At least three companies are profiting in a very quiet way from these trends, the aforementioned International Paper and packaging Corp. of America as well as The Hershey Company (NYSE: HSY). Any company that can more successfully make clean and sanitary individual portions of food products is also sailing high.
A higher yielding name like International Paper with its 3.00% dividend and low P/E of 13.92 is worth a look-see. While the Consumer Packaging division is only part of four at International Paper including Industrial Packaging, Printing Papers and Distribution it is the segment impacted by these two trends. International Paper was founded in 1898 and has grown since the beginning of the twentieth century along with the adoption of more sanitary food, cosmetics and pharmaceuticals.
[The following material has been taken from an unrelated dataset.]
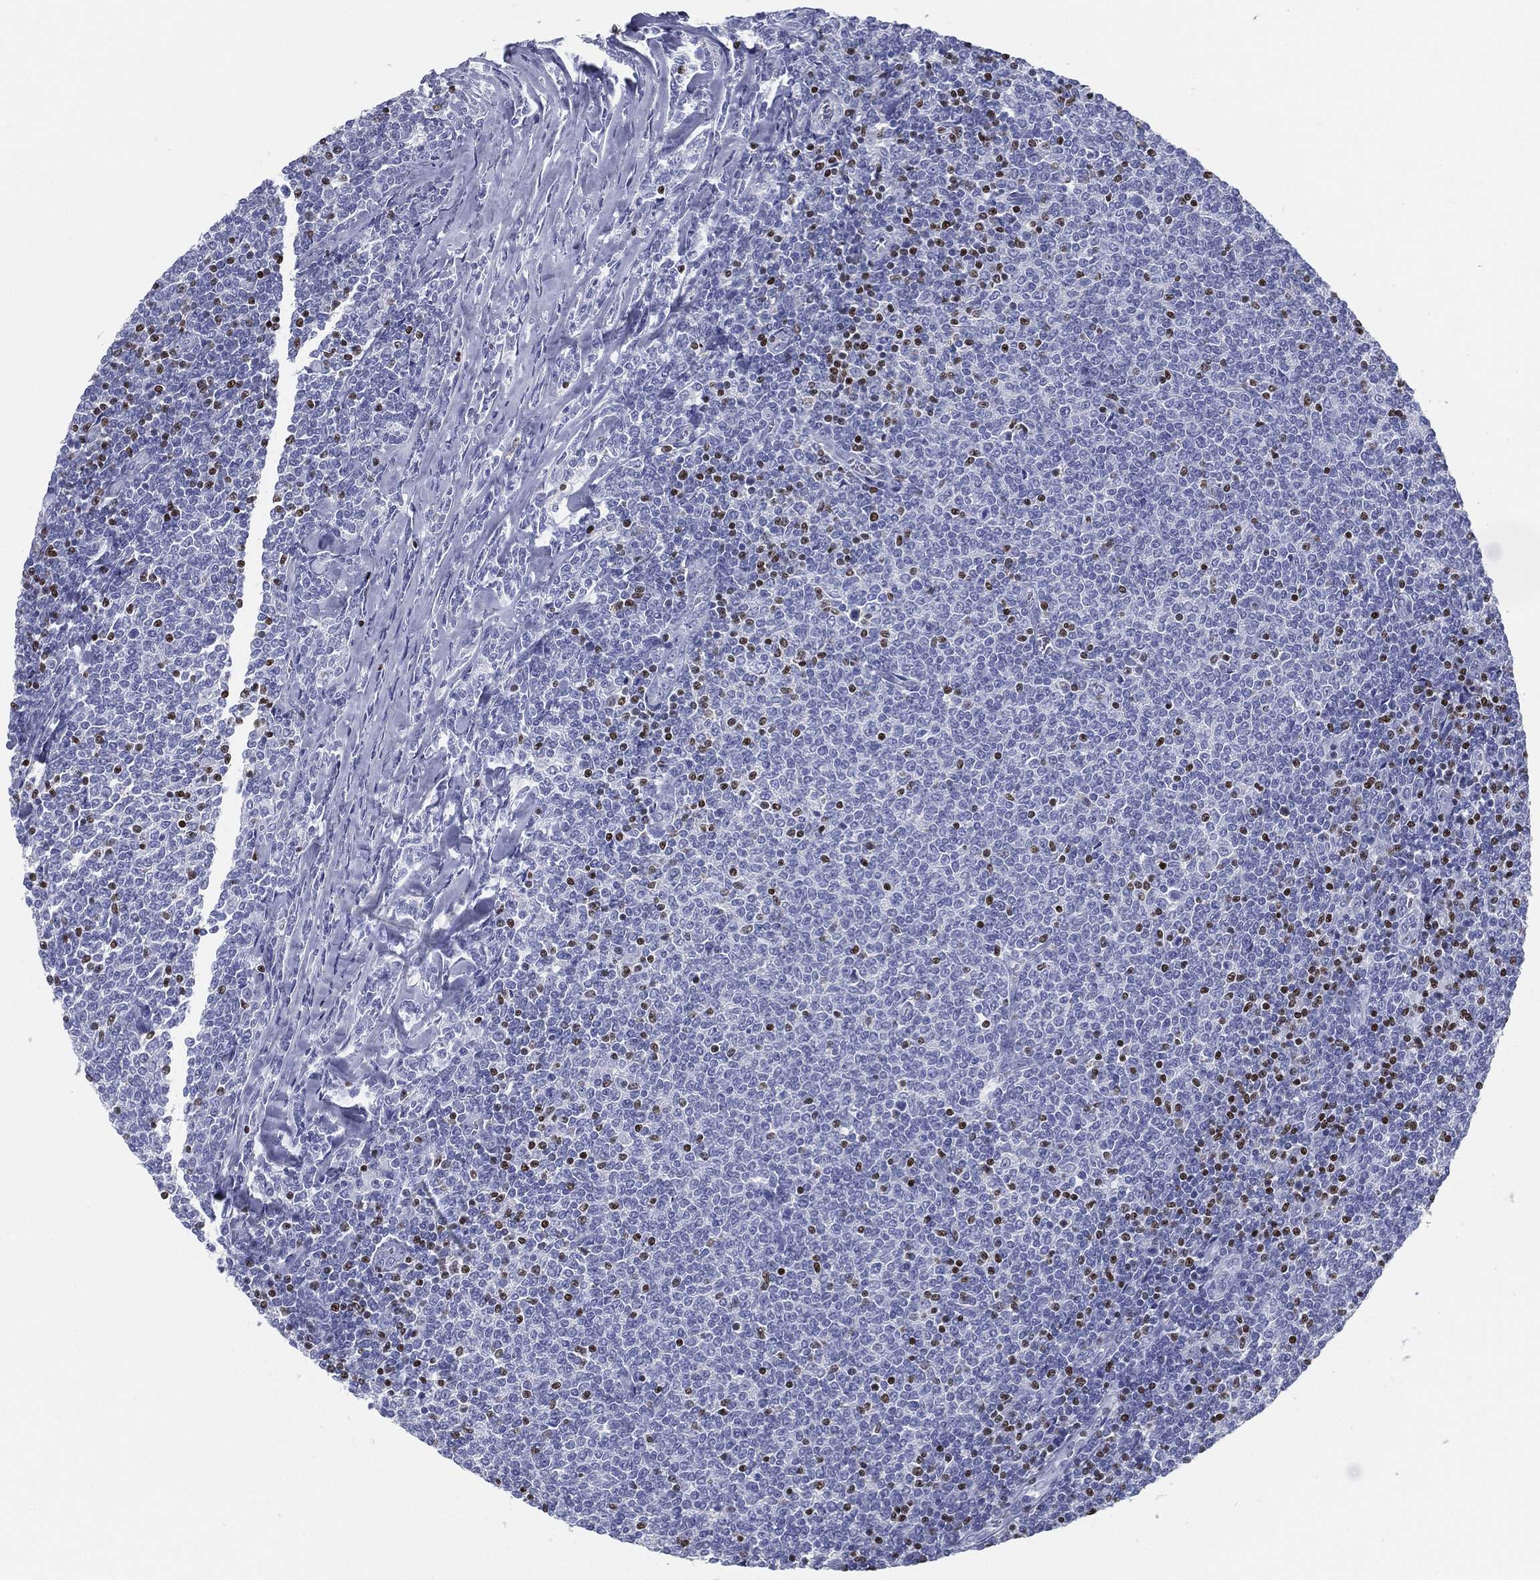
{"staining": {"intensity": "strong", "quantity": "<25%", "location": "nuclear"}, "tissue": "lymphoma", "cell_type": "Tumor cells", "image_type": "cancer", "snomed": [{"axis": "morphology", "description": "Malignant lymphoma, non-Hodgkin's type, Low grade"}, {"axis": "topography", "description": "Lymph node"}], "caption": "Lymphoma stained with a protein marker shows strong staining in tumor cells.", "gene": "PYHIN1", "patient": {"sex": "male", "age": 52}}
This big cap name has suffered along with the industrial economy. Despite that, it is up 28.73% over 52 weeks better than the S&P 500 at 16.56%. It has been expanding internationally, especially in Russia, and just acquired Temple-Inland last fall for $4.3 billion including taking on $600 million in debt. The purchase increases International Paper’s corrugated products market by 10% and will be accretive by Fall 2013. The company’s CEO John Faraci was already cited as one of the top ten large cap CEOs by Chiefist.com which rates CEOs based on criteria such as return on equity, EPS growth and margin expansion. Other good news is that paper and cardboard prices are rising and the dividend may rise by 50% within several years.
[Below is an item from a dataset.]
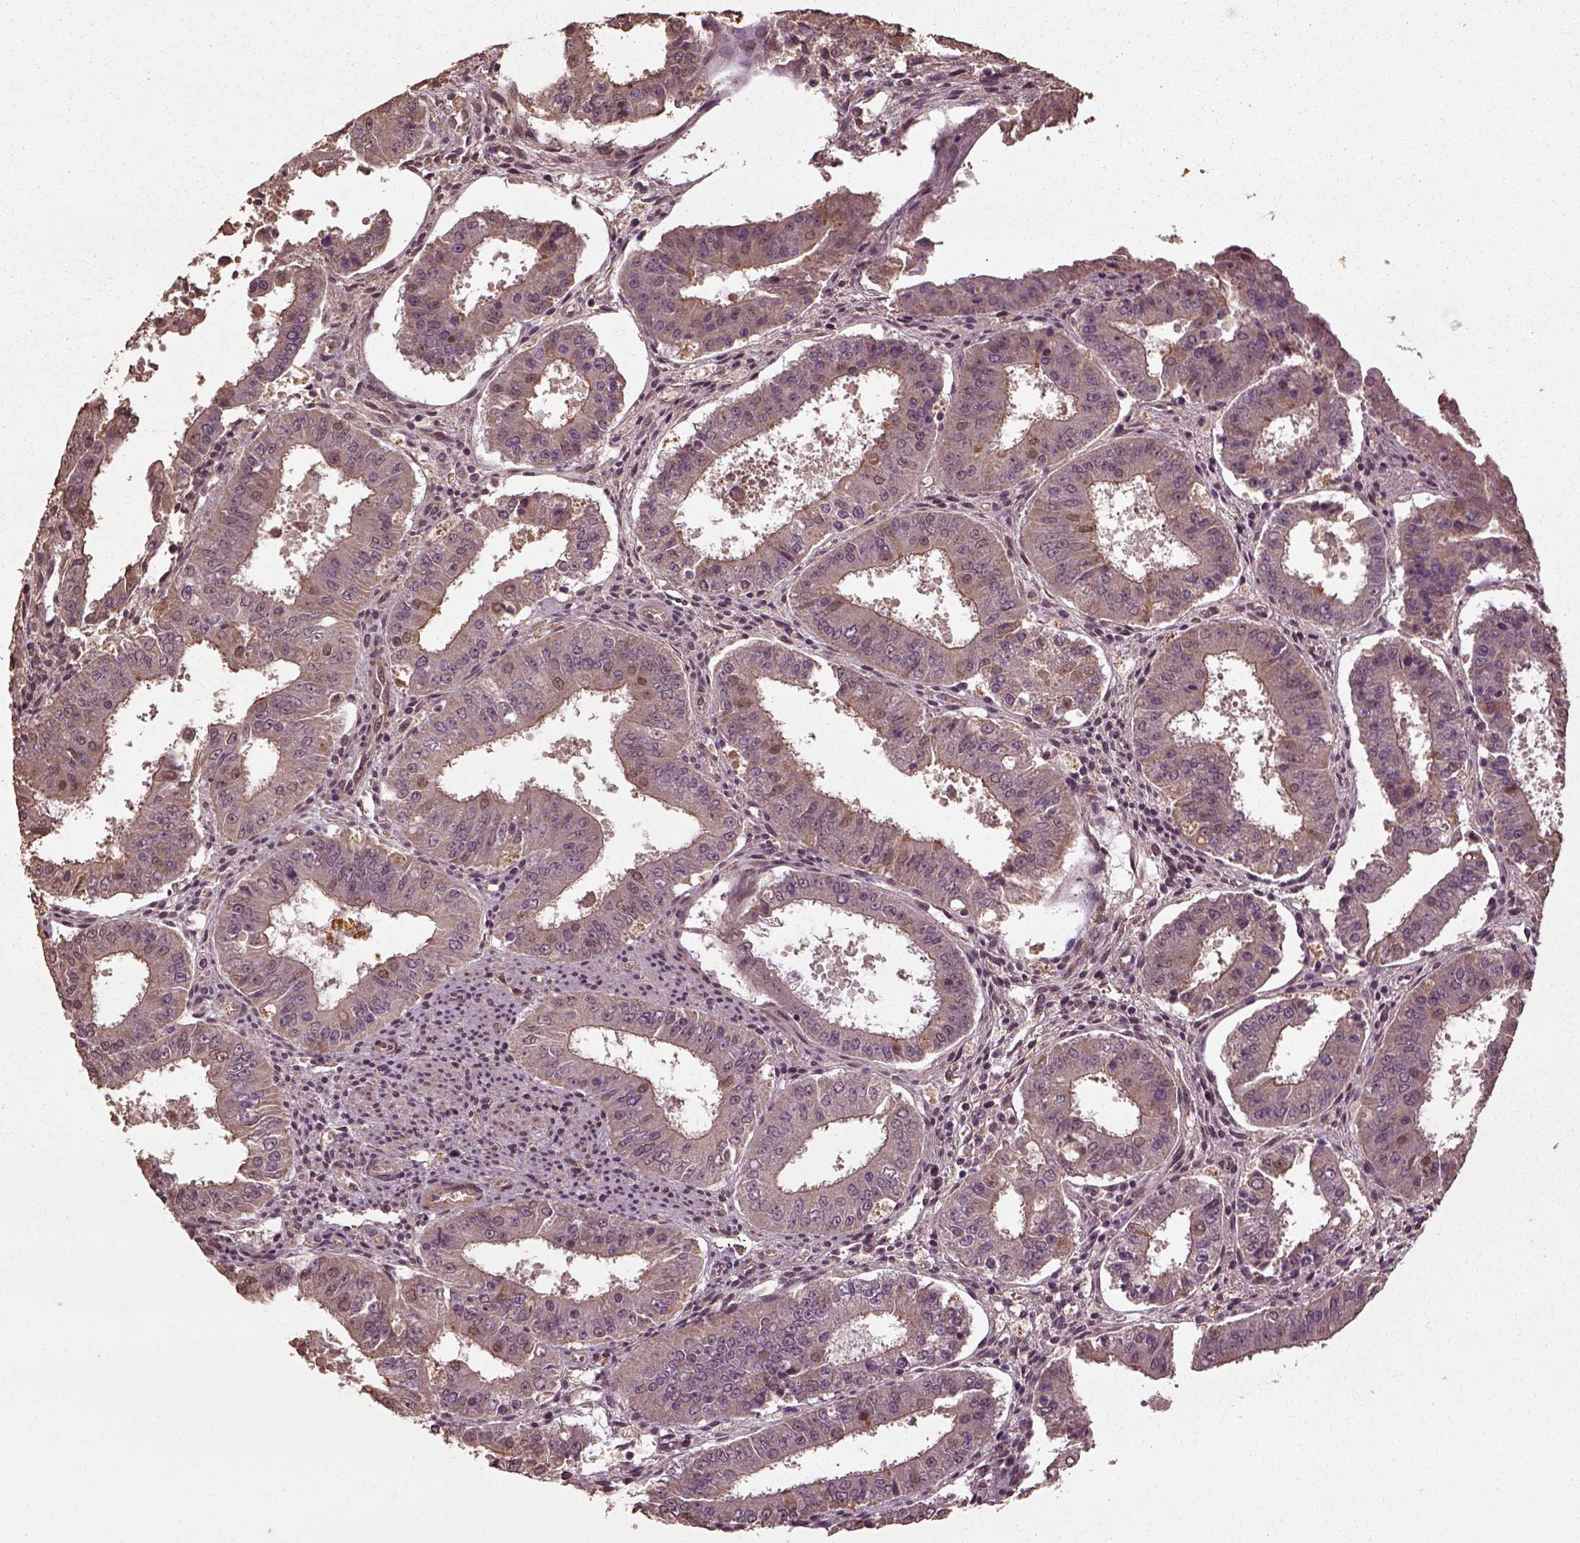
{"staining": {"intensity": "moderate", "quantity": "<25%", "location": "cytoplasmic/membranous"}, "tissue": "ovarian cancer", "cell_type": "Tumor cells", "image_type": "cancer", "snomed": [{"axis": "morphology", "description": "Carcinoma, endometroid"}, {"axis": "topography", "description": "Ovary"}], "caption": "DAB immunohistochemical staining of human endometroid carcinoma (ovarian) reveals moderate cytoplasmic/membranous protein expression in approximately <25% of tumor cells.", "gene": "ERV3-1", "patient": {"sex": "female", "age": 42}}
Competitor Packaging Corp. of America is in the containerboard and corrugated products business and also manufactures wax-coated products for the meat and agricultural industries. PKG pays a 3.10% dividend and has a 21.86 P/E but has a market cap just about one fifth of International Paper’s 15.07 billion. Both companies have roughly the same amount of insider ownership at less than 1% and similar institutional ownership at 88% and 85% respectively. Of the two I prefer International Paper with its outsized paper products market share (almost 33%) and CEO Faraci.
Then there’s Hershey’s, not a packaging company, rather North America’s largest confectioner. In keeping with the trends I’ve outlined it is has initiated what they call a ‘hand to mouth’ strategy packaging some of their most popular brands in individual size portions just in time for Halloween and the holidays. No more hands contaminating the candy dish!
Hershey’s is pennies away from its 52 week high of $73.16 and has a 2.10 % yield and a 24.77 P/E. You may feel you’ve missed the sweet powerhouse move but as I wrote in an earlier post it has pricing power, strong brand name recognition and Wall Street has been eating it up. For much more on Hershey’s and its new packaging strategy click here.
Let's Wrap It Up
Both these trends can wrap you up some profits. Even though these names have run during the last year these are not just multi decade trends but are probably multi-century trends. As standards of hygiene improve throughout the world the adoption of sanitary packaging will increase exponentially. As incomes increase sharing will mean not sharing germs but offering an individually wrapped portion to a friend. Your kindergarten teacher and your doctor would be proud.